Para ulama pengusung adanya zakat profesi pun menyatakan bahwa zakat itu diambil dari gaji bersih (netto) pegawai setelah dikeluarkan biaya hidup dan tanggungan sehari-hari beserta utang-utang muzakki. Di antaranya sebagaimana disebutkan oleh Syekh Yusuf Al-Qaradhawi, “Jika kita memilih pendapat yang mewajibkan adanya zakat gaji dan upah lainnya, maka yang kita rajihkan (kuatkan) adalah bahwa zakat tersebut hanya diambil dari gaji netto. Kita mengatakan demikian supaya dikeluarkan dari gaji tersebut semua utang yang ada, dan juga biaya hidup minimal bagi muzakki serta biaya hidup orang-orang yang menjadi tanggungannya. Karena biaya hidup minimal tersebut merupakan sesuatu yang tidak bisa dielakkan. Biaya minimal itu merupakan kebutuhan aslinya, sementara zakat itu hanya wajib pada harta yang nishabnya lebih dari kebutuhan asli.” Kemudian beliau melanjutkan, “Sisa bersih dari gaji setahun beserta pemasukan lainnya diambil zakatnya jika sampai nishabnya. Gaji dan upah yang dalam setahun tidak sampai nishab uangnya -setelah dikeluarkan kebutuhan yang kami sebutkan- seperti halnya gaji pekerja ataupun pegawai golongan bawah, maka tidak ada kewajiban zakatnya.” (Fiqhu Az-Zakaah: 517-518)
Oleh karena itu, jika memang Baznas ingin mengambil pendapat adanya zakat profesi dengan memotong zakat dari gaji pegawai setiap bulannya, maka hendaknya diperhatikan hal-hal berikut ini:
- Gaji yang dipotong untuk zakat adalah gaji netto yang jumlahnya dalam setahun mencapai nishab. Jumlah netto ini diukur dengan mengurangi kebutuhan pegawai dan keluarganya secara umum dalam setahun. Jadi jangan sampai keinginan kita untuk menyejahterakan kaum fakir miskin dengan zakat justru membuat para muzakkinya hidup dalam kekurangan setiap bulannya. Uang dua ratus ribu per bulan sangat besar artinya bagi masyarakat yang gajinya 7 juta perbulan.
- Penghitungan kebutuhan bulanan pegawai dan keluarganya bisa mengacu pada UMP masing-masing daerah, atau diputuskan oleh MUI setempat dengan mempertimbangkan kondisi sosial ekonomi masyarakatnya. Meskipun demikian, tetap dibuka peluang bagi pegawai yang merasa keberatan dengan pemotongan zakat tersebut untuk mengajukan keberatannya kepada amil zakat dengan menyampaikan biaya hidup bulanan yang harus dikeluarkannya beserta utang-utang yang harus dibayarkannya.

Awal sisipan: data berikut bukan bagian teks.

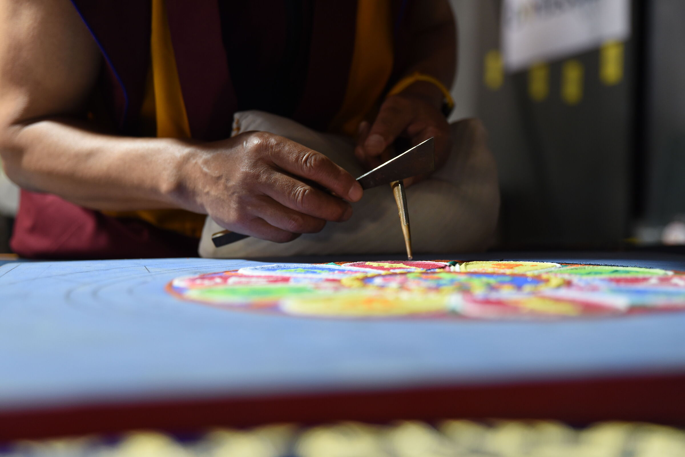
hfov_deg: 35.6
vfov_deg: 24.2
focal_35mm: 56
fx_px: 1066
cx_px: 342
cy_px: 228
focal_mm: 56
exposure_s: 1/125
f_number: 2.8
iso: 1000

Zakat tersebut sebaiknya tidak dipungut oleh pusat, tetapi diserahkan kepada Bazda atau LAZ di masing-masing daerah, karena mereka lebih mengetahui dengan kondisi masing-masing daerah. Ini juga sejalan dengan prinsip utama zakat itu sendiri, yang diambil dari masyarakat yang kaya dan diberikan kepada masyarakat miskin di daerah tersebut, sebagaiama disebutkan dalam hadis sahih ketika Nabi mengutus Mu’adz bin Jabal berdakwah ke Yaman, beliau berpesan, “Sampaikan kepada mereka bahwa Allah mewajibkan sedekah (zakat) terhadap mereka, yang diambil dari orang-orang kaya mereka, kemudian dikembalikan kepada orang-orang miskin mereka.” (HR. Bukhari). Wallahu a’lam bish shawaab.